# tactical shotgun options



## 10-2 (Jan 30, 2009)

So I'm looking for a new 12 gauge to coyote hunt with. I want somthing with a pistol grip, adjustable stock, shorter barrel (~18.5"-20") and I prefer a pump.

I'm looking at the mossberg 500 tactical. I don't know much about shotguns other than mossberg and remington.

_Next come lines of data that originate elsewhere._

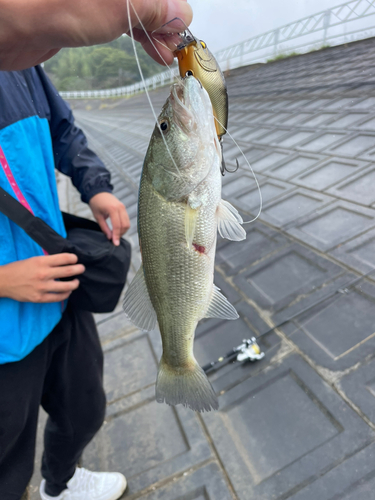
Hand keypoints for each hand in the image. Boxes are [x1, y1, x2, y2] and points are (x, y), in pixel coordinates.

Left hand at [0, 0, 192, 69]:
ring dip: (155, 31)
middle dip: (165, 21)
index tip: (182, 29)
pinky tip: (149, 47)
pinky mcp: (87, 7)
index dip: (172, 7)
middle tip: (176, 48)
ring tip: (166, 55)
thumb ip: (152, 8)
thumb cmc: (53, 6)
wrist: (10, 24)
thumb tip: (181, 12)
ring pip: (137, 7)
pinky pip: (122, 17)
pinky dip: (138, 32)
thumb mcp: (117, 6)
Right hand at [0, 253, 84, 302]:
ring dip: (75, 283)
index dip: (74, 258)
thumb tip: (64, 261)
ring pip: (67, 286)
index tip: (76, 259)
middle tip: (82, 268)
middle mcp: (43, 274)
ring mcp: (42, 287)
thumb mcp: (33, 259)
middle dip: (79, 269)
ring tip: (76, 282)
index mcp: (42, 261)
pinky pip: (58, 297)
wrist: (3, 281)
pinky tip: (68, 291)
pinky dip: (66, 294)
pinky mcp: (40, 298)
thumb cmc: (18, 269)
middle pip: (69, 271)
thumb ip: (48, 261)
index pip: (64, 258)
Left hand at [89, 192, 129, 245]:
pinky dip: (123, 226)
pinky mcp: (124, 208)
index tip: (115, 243)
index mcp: (112, 209)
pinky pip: (126, 219)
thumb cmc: (96, 203)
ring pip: (127, 223)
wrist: (98, 191)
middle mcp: (120, 207)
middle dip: (120, 234)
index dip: (116, 235)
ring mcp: (123, 207)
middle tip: (114, 240)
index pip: (117, 226)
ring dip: (123, 231)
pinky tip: (117, 229)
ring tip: (116, 235)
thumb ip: (104, 228)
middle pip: (125, 225)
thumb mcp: (98, 216)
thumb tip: (110, 238)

Are there any other manufacturers out there at offer a similar gun for less money?

Thanks.


----------



## the professor (Oct 13, 2006)

you'll want to make sure that your barrel is threaded for chokes and not a fixed improved cylinder. you cant go wrong with either the mossy or rem. im starting to gather parts for an 870 tactical build myself.


----------



## bowinchester (Aug 31, 2008)

Pretty sure you can get a tactical Binelli Nova as well. I think mossberg pumps are pretty good but, I would say the 870 and Nova are the 2 best and most reliable pump shotguns made.


----------



## trikortreat (Dec 10, 2008)

i own 2 mossberg 500 pumps one is brand new and the other 2 years old. i also got the new 870 tac desert recon model and they both have worked great in the woods when u wana get up close and personal with the dogs. i cant make up my mind wich i like more. i usually take my older 500 out more just because thats my beat around gun. both work great though.


----------